##### Record set

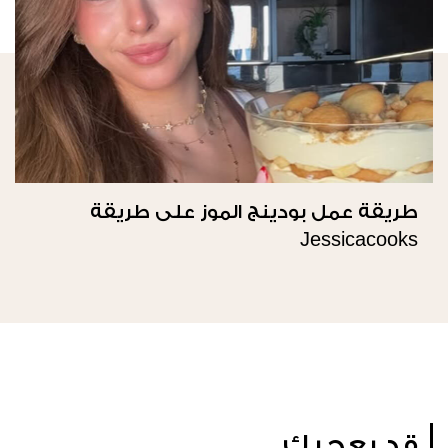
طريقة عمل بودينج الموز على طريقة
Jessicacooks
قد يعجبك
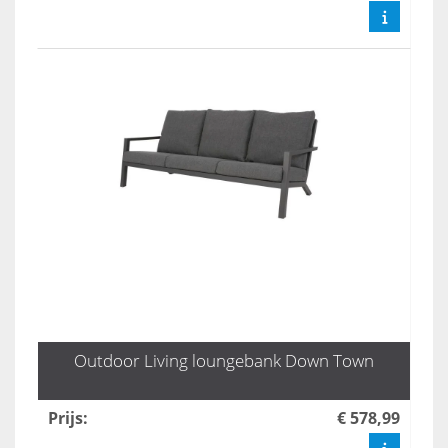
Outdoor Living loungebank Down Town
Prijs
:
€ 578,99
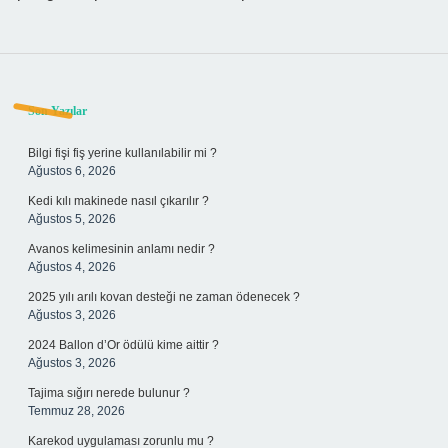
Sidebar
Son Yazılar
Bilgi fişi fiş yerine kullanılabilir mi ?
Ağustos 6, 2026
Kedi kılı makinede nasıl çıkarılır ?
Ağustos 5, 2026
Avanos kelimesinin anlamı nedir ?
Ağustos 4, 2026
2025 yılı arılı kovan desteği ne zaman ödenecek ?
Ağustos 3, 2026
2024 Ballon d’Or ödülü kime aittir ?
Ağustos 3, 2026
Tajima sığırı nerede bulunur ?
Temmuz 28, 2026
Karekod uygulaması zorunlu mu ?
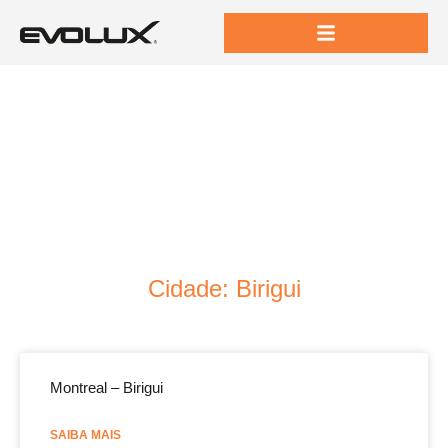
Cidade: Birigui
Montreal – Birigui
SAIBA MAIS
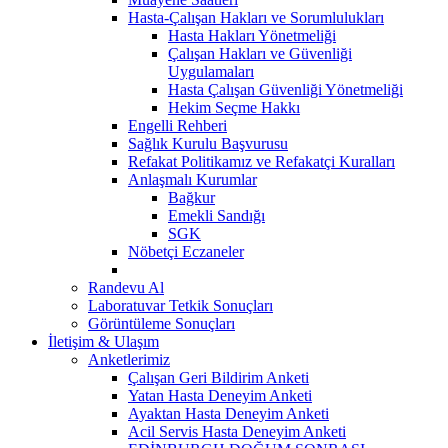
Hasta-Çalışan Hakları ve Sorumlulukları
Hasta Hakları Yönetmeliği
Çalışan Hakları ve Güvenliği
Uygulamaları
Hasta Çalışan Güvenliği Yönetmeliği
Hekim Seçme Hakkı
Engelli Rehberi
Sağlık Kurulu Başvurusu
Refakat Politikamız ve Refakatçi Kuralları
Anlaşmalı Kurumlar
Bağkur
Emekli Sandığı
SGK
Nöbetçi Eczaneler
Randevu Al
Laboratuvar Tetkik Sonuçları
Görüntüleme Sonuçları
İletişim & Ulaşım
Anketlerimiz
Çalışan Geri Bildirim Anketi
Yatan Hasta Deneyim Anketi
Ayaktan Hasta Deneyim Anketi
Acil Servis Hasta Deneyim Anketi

##########

All that should be printed is the run of lines above from the one with "Bilgi fişi fiş yerine kullanılabilir mi ?" through the one with "Hasta-Çalışan Hakları ve Sorumlulukları", both included, exactly as given, with pictures left out.

Expected output -
Bilgi fişi fiş yerine kullanılabilir mi ?
Ağustos 6, 2026
Kedi kılı makinede nasıl çıkarılır ?
Ağustos 5, 2026
Avanos kelimesinin anlamı nedir ?
Ağustos 4, 2026
2025 yılı arılı kovan desteği ne zaman ödenecek ?
Ağustos 3, 2026
2024 Ballon d’Or ödülü kime aittir ?
Ağustos 3, 2026
Tajima sığırı nerede bulunur ?
Temmuz 28, 2026
Karekod uygulaması zorunlu mu ?
Cidade: Birigui
Montreal – Birigui
SAIBA MAIS
Hasta-Çalışan Hakları ve Sorumlulukları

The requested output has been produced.